Eski Türklerde Kadın
Babanın aile reisliğine dayanan, bunun yanında kadın ve çocuklara da birtakım haklar tanıyan aile şekli görülüyor. Tarih araştırmaları, birçok toplumun geçirmiş olduğu Ataerkil aile evrimini, Türk toplumunun geçirmemiş olduğunu ortaya koyuyor.
Eski Türklerde akrabalık hem baba, hem de ana tarafından geçerdi. Han ve beylerin istisnai durumları dışında, halk arasında tek kadınla evlenme geleneği hakimdi. Türk töresi evlenmeyi kutsal bir olay sayar ve teşvik ederdi. Cengiz Yasası, her kırk ailede yılda en az dört evlenme olması gerektiğini hükme bağlamıştı (35).

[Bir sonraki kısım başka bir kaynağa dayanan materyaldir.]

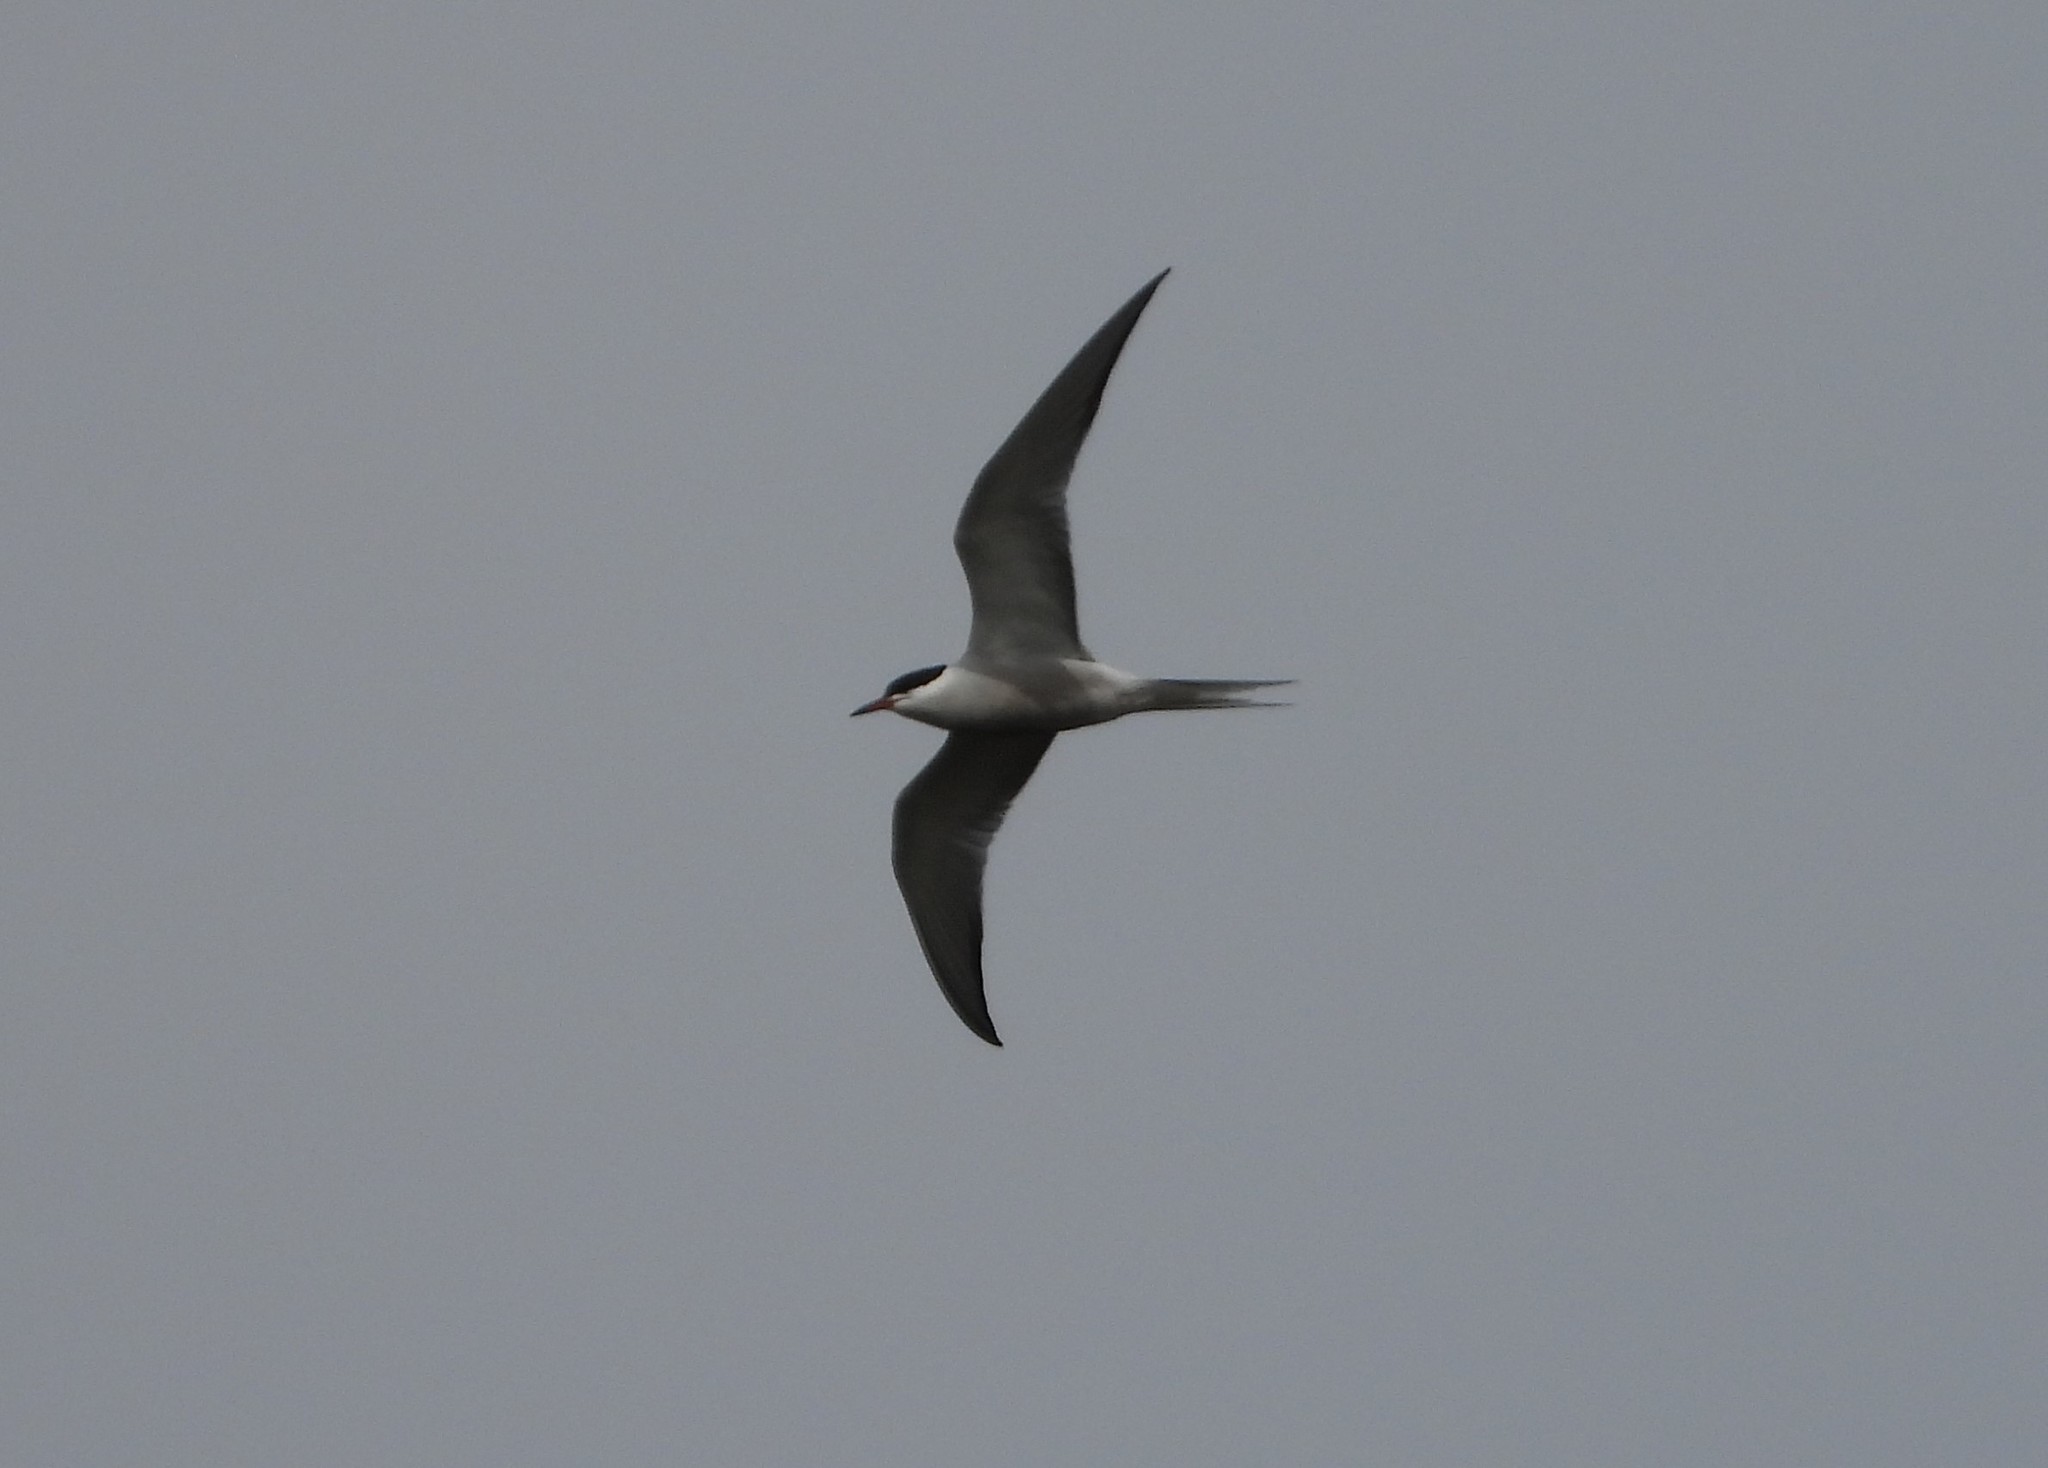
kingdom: Animalia
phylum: Chordata
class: Aves
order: Charadriiformes
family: Laridae
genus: Sterna
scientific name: Sterna hirundo
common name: Common tern
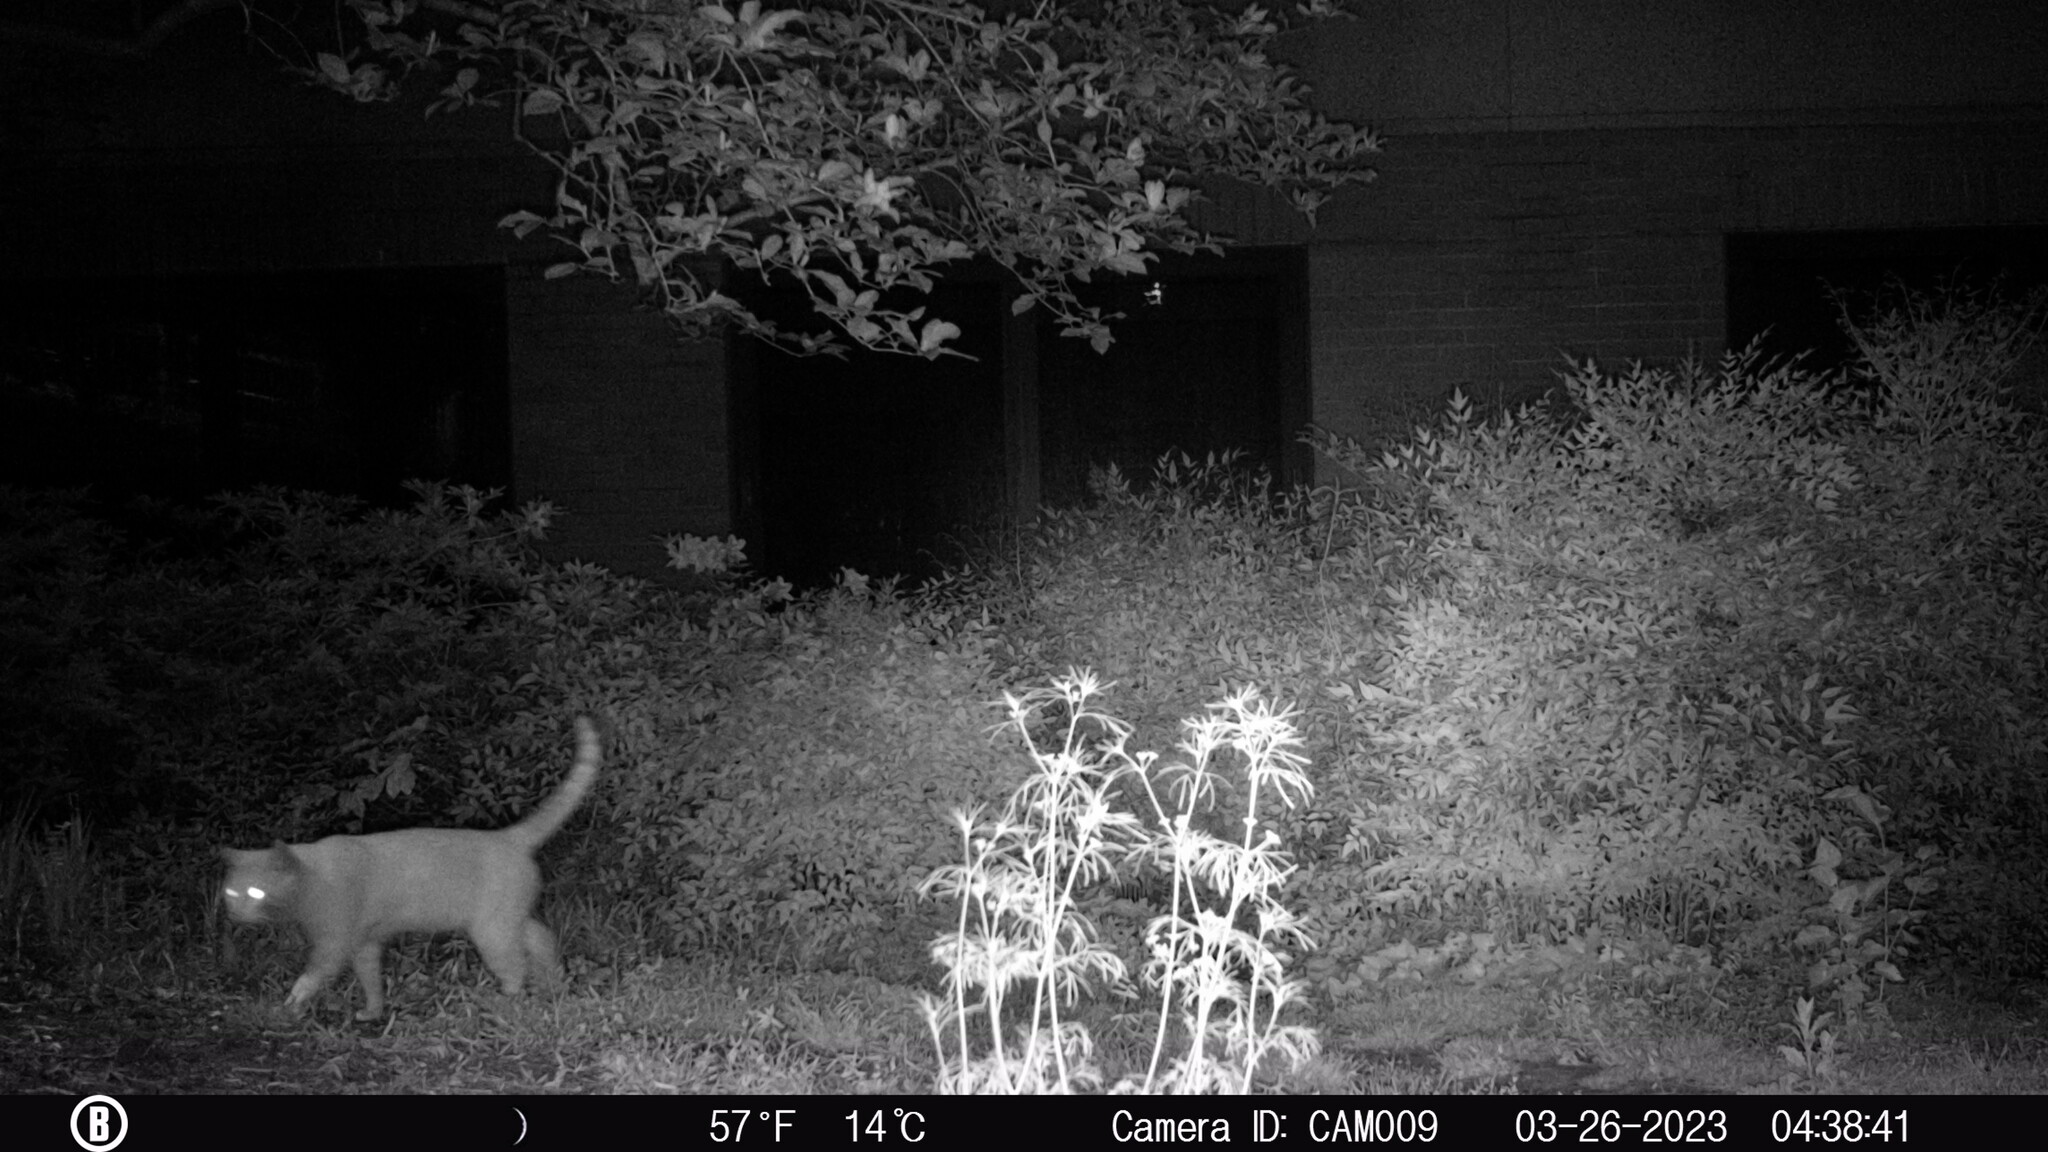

Göktürk anıtlarında Bilge Kağan’ın “Tanrı, Türk milleti yok olmasın diye babam (İlteriş) Kağan’la anam (İlbilge) Hatun’u yüceltti” şeklindeki ifadesiyle Han buyruklarının başındaki “Han ve Hatun buyurur ki…” şeklindeki ifadeler, kadının toplum içinde önemli bir yeri olduğunu gösterir. VII. asırda ve henüz Uygur Devleti kurulmamışken, Uygur reisinin anası Uluğ Hatun, dâvalara bakıyor, ihtilâfları çözüyordu ve bu sayede Uygurlar arasında bir nizam kurulmuş bulunuyordu (36).Erkeklere tanınan bütün haklar kızlara da tanınırdı. Kızlar da ata binmeyi,kılıç ve ok kullanmayı öğrenirlerdi. Eski Türklerde kadınların erkekten kaçma adeti yoktu. Düğünlerde kadın erkek birarada eğlenirler, birlikte halay çekerlerdi. Bununla beraber bütün kaynaklar eski Türklerde fuhuş ve zinamn bulunmadığında ittifak ediyorlar. Çünkü töreye göre, zina en büyük suçlar arasındaydı ve ölüm cezası uygulanırdı. Sadece Uygurlar devrinde zina suçuna ölüm cezası yerine üçyüz sopa ve bir de para cezası uygulanmıştı. Bu da o sırada Uygur Türkleri arasında Budizm’in yayılmasına ve artık törenin eskisi gibi uygulanamaz olusuna bağlanıyordu.